Las primeras veces que leyó, el juez llamó inmediatamente la atención de todos los que lo escuchábamos por su voz quebradiza y por la calidad de sus textos. No sé si ya nos acostumbramos a esa lectura fragilizada por la voz, o es que la voz del juez ha ido ganando también en entereza conforme avanza el calendario. Lo que no ha variado un ápice desde el inicio es el gusto que nos produce su feliz escritura.
El juez de familia del que les hablo no se toma en serio su condición de escritor. O eso aparenta, al menos. Lo que probablemente sea una estupenda manera de concentrarse sólo en lo que debe: la página que tiene al frente.
Uno de sus poemas se llama justamente "Palabras": "Han ridiculizado a los viejos profesores: / cuando todos entendíamos que éramos átomos, / un experimento practicado en Bélgica / ha demostrado que ya no. / Desde ayer somos energía. / Pero todos sabemos que no somos energía, / que otro ensayo en un país lejano, con mejores teorías, / con modelos matemáticos más sofisticados, / refutará lo dicho. / Y sabremos que somos otra cosa, / y seguiremos infinitamente variando nuestra naturaleza, / hasta que aceptemos la única verdad verdadera: / somos sólo palabras".
En otro de sus textos cuenta la historia de un tío bohemio y parecido a Frank Sinatra: "Bueno para los combos, el trago, el baile, la noche y las maracas". El famoso tío atropelló una vez a un milico el año 73 en pleno toque de queda y manejando a medio filo. La patrulla lo detuvo a balazo limpio. Salvó ileso, y jamás perdió el humor: "Lo mejor de mi tío es que nunca aburre. No me doy el trabajo de contar sus historias para no arruinarlas. Pero recuerdo haberlo acompañado a ver a un amigo al que acababan de operar del corazón. Entró cabizbajo a la pieza del hospital, jugando con una cuerda entre sus dedos.

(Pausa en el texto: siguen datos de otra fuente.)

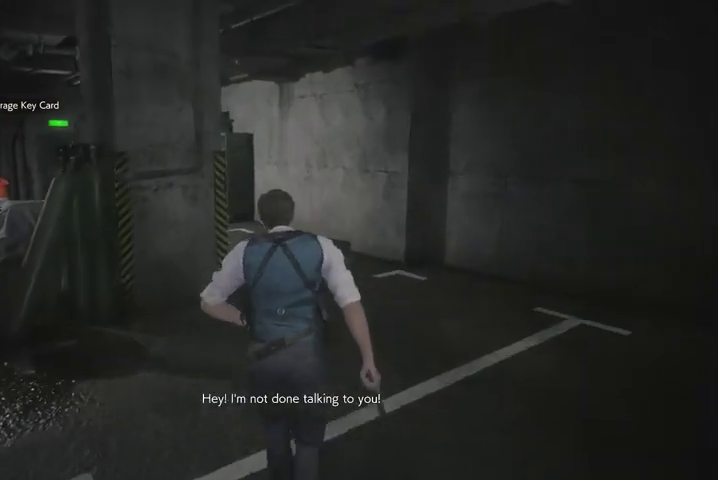
{"dt_ms": 500, "buttons": [], "left_stick": "up", "right_stick": "left", "events": []}
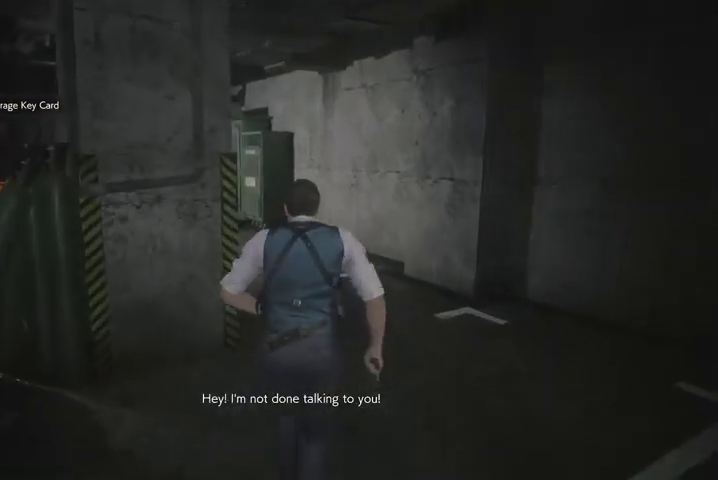
{"dt_ms": 500, "buttons": [], "left_stick": "up", "right_stick": "left", "events": []}
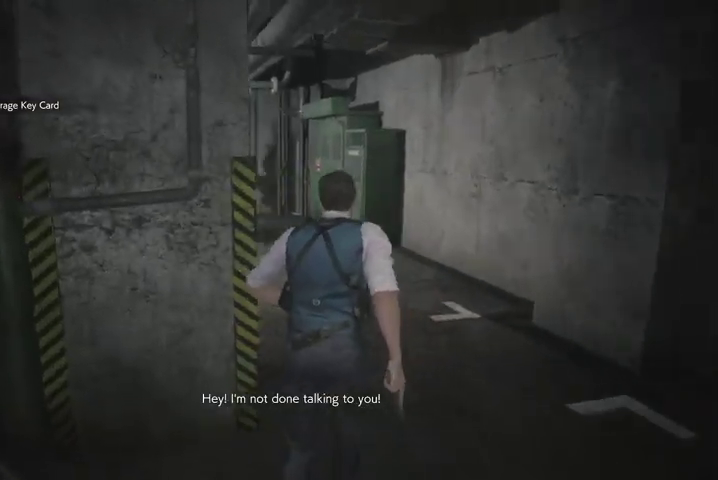
{"dt_ms": 500, "buttons": [], "left_stick": "up", "right_stick": "center", "events": [[233, "right_stick", "center"]]}
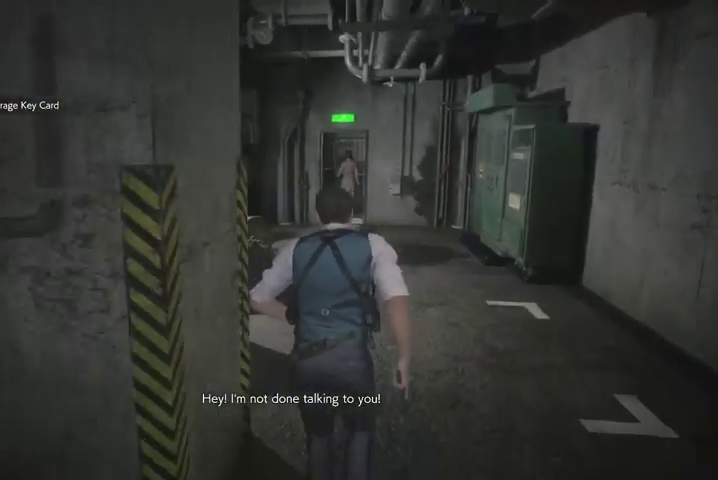
{"dt_ms": 500, "buttons": [], "left_stick": "up", "right_stick": "right", "events": [[433, "right_stick", "right"]]}
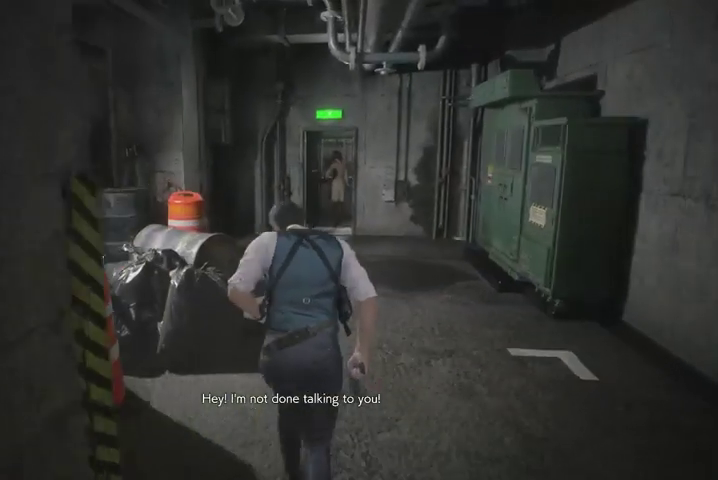
{"dt_ms": 500, "buttons": [], "left_stick": "up", "right_stick": "center", "events": [[67, "right_stick", "center"], [233, "right_stick", "up-right"], [333, "right_stick", "center"]]}
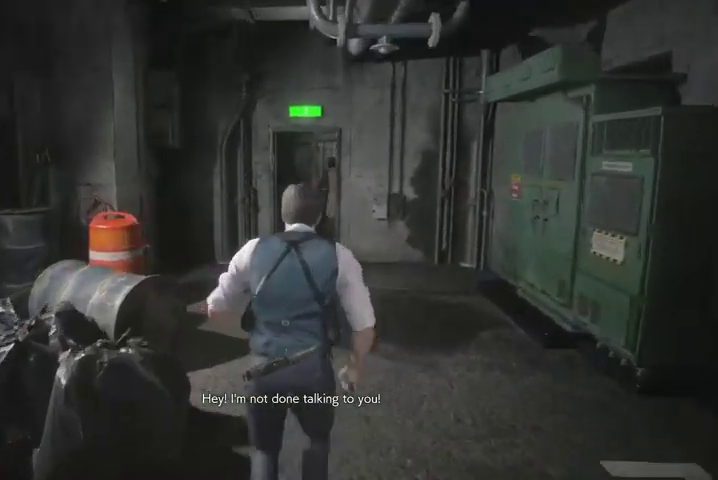
{"dt_ms": 500, "buttons": [], "left_stick": "up", "right_stick": "center", "events": []}
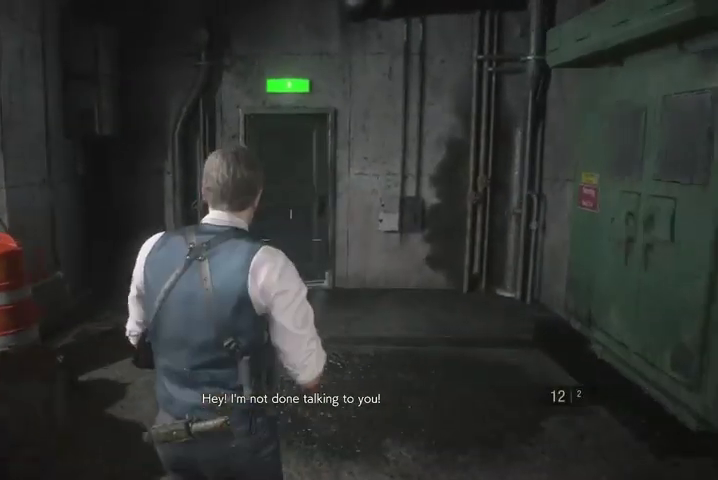
{"dt_ms": 500, "buttons": [], "left_stick": "up", "right_stick": "center", "events": []}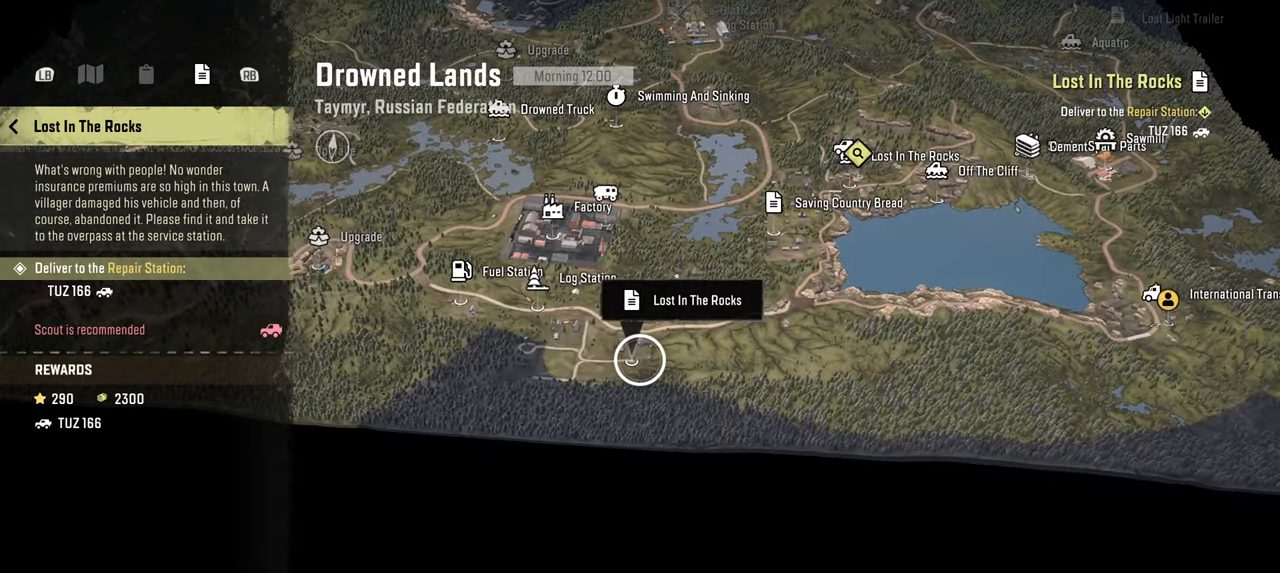
Gameplay with a controller (Xbox layout); each line is a JSON object with the inputs held at the frame after it. "events" lists button and stick changes between this image and that frame as [ms after this image, input, new state], when the widget could be followed in between.
{"buttons": [], "left_stick": "center", "right_stick": "up", "events": []}
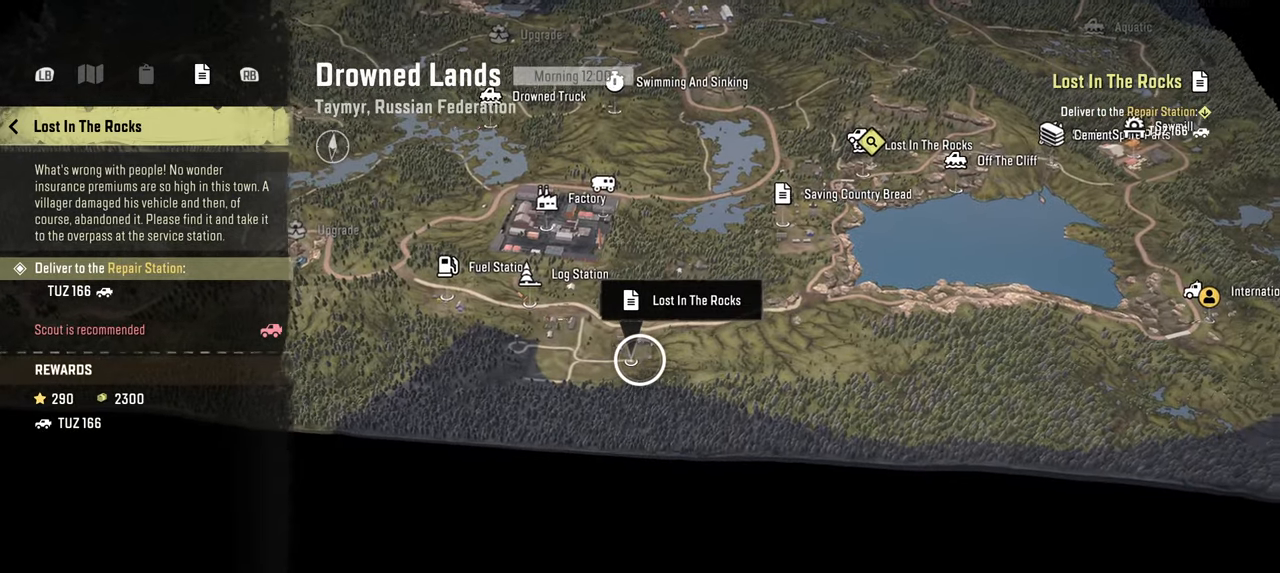
{"buttons": [], "left_stick": "center", "right_stick": "up", "events": [[167, "left_stick", "left"], [334, "left_stick", "down"], [434, "left_stick", "center"]]}
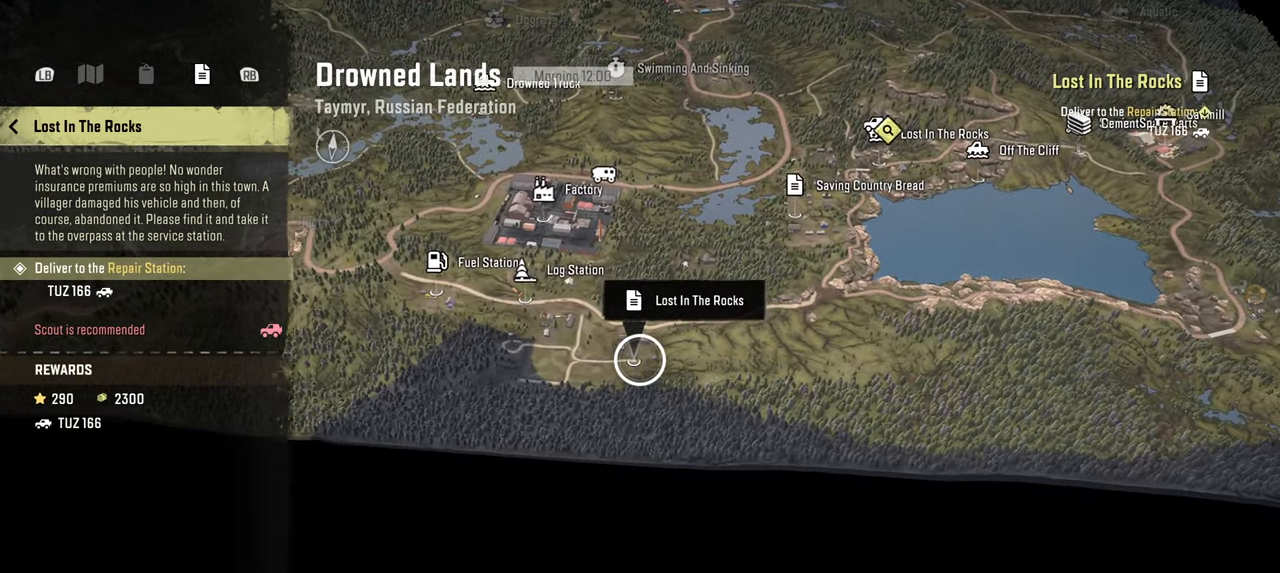
{"buttons": [], "left_stick": "center", "right_stick": "up", "events": [[34, "left_stick", "down-left"], [100, "left_stick", "center"], [317, "left_stick", "down-left"], [467, "left_stick", "center"]]}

–Qué bueno que me viniste a ver –le dijo el enfermo con voz quejumbrosa.
–No, chatito, no te vine a ver, te vine a medir.
He conocido personas cultas e inteligentes, pero si no me parecen graciosas, no hay caso, su ilustración se me antoja burda e inútil".
No voy a identificar aún a este escritor que es juez de familia. Tampoco le he pedido permiso para citar en esta crónica algunos de sus textos. Ya sabrán su nombre completo. Mientras tanto, otro botón de muestra: "Hay quienes tienen mal pronóstico. Por ejemplo, los jugadores empedernidos. Contra el casino nadie gana. O los latinos en las películas de policías: tarde o temprano terminan acribillados, o, peor, siendo ridiculizados, y a veces las dos cosas juntas. Pero nadie tiene tan mal pronóstico como los que han apartado de su vida el suave abrazo que el sol nos dispensa en los parques, los que han dejado de añorar la brisa fresca de una mañana cualquiera de primavera".